• **What needs to be done**:
State how many lines below hold the word "koja". Give that number and no other text.

• **Given records**:
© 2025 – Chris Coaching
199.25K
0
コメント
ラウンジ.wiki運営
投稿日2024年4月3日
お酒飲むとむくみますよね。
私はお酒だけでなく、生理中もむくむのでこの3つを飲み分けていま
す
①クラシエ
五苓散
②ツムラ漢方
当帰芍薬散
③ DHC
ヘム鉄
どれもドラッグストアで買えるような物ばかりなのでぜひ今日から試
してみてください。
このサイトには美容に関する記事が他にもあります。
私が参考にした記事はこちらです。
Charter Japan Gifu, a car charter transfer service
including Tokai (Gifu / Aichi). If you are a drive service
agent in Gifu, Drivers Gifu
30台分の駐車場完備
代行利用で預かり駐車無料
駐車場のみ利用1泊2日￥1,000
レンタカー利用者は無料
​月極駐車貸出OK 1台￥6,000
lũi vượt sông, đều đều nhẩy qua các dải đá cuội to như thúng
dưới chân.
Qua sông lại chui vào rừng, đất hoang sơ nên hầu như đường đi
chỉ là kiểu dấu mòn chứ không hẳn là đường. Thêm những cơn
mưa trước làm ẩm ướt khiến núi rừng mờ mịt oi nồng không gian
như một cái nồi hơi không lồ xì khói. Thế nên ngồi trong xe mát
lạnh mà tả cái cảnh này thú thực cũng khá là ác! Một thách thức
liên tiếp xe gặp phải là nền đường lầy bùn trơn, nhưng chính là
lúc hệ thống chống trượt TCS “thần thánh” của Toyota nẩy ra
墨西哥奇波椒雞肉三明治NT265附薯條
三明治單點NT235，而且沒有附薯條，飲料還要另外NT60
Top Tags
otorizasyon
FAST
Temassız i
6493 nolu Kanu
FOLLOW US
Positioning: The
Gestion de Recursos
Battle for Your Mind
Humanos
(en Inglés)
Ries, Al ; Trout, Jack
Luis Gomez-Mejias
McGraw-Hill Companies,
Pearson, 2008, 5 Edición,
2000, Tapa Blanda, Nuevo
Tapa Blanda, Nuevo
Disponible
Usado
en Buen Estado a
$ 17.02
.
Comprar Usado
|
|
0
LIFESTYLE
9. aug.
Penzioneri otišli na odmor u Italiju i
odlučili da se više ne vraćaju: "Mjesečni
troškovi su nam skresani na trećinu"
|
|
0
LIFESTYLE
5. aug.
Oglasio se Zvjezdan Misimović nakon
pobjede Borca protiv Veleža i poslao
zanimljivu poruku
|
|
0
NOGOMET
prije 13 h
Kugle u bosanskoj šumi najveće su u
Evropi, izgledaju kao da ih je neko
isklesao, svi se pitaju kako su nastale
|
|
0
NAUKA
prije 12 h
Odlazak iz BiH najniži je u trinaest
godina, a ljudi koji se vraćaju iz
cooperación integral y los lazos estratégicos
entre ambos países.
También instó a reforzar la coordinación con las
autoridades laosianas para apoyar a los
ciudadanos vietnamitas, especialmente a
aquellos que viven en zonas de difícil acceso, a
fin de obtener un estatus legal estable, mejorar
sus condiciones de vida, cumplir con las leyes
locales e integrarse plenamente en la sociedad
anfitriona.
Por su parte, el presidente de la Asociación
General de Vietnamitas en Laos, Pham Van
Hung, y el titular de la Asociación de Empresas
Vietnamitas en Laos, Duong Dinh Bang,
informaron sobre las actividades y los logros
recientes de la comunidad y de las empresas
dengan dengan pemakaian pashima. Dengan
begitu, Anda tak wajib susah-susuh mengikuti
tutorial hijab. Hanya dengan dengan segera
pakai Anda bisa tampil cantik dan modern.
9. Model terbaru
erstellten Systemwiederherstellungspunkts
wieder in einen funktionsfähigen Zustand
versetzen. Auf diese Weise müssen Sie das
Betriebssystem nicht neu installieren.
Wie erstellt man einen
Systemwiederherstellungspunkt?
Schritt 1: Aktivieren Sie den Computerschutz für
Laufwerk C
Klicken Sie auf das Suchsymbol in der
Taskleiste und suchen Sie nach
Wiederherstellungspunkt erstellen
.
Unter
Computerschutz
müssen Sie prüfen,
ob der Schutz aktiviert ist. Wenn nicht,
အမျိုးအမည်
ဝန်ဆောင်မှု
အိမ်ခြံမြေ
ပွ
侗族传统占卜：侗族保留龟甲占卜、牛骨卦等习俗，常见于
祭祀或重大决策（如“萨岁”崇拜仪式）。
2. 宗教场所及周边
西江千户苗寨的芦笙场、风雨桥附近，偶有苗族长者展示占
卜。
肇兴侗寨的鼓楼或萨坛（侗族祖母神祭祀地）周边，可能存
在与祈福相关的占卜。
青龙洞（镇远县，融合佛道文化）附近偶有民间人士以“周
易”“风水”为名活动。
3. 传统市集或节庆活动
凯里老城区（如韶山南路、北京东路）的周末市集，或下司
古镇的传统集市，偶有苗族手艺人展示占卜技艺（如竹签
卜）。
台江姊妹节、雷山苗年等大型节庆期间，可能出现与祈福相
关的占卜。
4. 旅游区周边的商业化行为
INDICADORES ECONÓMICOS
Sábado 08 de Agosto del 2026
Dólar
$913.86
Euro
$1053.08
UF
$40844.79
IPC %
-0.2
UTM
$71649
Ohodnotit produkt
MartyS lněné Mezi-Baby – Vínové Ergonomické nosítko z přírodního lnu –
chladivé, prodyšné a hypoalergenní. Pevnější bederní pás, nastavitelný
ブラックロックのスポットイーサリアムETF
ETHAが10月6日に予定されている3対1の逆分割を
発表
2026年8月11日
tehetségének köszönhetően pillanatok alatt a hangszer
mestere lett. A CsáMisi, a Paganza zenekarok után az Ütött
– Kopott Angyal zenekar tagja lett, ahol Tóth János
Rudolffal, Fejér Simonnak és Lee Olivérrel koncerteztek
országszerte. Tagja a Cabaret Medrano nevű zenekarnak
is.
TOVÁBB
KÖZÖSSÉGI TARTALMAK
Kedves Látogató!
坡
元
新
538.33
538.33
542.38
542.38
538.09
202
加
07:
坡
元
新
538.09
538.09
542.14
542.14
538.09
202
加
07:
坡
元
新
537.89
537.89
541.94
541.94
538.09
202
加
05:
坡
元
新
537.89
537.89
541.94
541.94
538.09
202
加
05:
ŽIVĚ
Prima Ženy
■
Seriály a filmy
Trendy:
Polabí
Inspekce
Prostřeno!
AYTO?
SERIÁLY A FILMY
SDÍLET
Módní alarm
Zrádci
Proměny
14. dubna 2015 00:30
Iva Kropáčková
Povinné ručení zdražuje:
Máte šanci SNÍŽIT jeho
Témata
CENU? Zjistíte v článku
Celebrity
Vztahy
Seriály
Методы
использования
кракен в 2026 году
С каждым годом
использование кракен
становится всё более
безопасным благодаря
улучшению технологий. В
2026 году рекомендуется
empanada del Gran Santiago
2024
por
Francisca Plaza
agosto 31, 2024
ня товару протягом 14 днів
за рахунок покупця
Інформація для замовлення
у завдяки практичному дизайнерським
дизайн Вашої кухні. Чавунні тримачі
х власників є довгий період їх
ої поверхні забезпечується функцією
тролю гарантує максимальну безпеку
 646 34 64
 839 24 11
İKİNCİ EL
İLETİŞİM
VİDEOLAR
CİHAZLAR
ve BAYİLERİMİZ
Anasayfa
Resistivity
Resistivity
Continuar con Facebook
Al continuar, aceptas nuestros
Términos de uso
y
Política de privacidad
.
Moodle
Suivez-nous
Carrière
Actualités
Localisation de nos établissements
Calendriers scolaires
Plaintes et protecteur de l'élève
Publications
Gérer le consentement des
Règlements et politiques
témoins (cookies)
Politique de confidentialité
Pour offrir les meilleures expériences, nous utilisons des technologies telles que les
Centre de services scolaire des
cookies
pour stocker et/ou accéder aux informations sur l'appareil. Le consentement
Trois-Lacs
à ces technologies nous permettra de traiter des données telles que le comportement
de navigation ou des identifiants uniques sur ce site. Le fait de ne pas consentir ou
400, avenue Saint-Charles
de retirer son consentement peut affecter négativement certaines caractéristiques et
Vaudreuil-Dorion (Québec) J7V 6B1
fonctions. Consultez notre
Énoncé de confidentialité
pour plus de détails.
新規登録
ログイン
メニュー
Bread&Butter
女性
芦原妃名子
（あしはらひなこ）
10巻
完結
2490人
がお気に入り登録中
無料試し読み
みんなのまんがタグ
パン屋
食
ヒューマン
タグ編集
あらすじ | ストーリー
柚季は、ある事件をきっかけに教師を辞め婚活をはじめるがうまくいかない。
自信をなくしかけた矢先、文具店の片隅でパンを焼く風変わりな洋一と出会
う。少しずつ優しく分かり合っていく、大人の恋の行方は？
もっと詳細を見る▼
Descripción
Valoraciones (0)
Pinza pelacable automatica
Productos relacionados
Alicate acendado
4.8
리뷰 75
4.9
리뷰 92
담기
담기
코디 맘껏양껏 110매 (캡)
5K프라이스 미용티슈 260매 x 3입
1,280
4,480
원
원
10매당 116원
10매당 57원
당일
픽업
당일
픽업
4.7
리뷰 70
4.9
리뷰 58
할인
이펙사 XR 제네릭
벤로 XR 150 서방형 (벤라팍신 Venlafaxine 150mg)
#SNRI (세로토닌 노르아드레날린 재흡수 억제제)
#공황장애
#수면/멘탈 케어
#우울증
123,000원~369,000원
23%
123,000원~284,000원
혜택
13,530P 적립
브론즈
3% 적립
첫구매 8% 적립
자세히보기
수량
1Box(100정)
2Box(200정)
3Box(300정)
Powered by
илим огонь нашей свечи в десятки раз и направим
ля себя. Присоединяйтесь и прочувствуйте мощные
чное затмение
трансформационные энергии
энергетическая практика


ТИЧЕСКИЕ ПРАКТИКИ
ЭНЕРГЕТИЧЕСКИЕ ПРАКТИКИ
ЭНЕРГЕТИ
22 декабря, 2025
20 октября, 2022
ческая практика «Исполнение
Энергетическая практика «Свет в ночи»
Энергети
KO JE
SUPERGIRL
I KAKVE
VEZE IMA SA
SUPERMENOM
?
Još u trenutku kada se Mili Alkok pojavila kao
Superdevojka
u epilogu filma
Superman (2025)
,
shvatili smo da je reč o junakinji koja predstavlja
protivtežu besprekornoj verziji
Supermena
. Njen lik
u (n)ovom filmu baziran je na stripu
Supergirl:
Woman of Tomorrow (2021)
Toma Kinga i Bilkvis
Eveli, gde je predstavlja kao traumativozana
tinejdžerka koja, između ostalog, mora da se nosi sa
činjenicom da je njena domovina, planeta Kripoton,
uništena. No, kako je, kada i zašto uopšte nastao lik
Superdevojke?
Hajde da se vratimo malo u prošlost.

• **Exercise output**:
2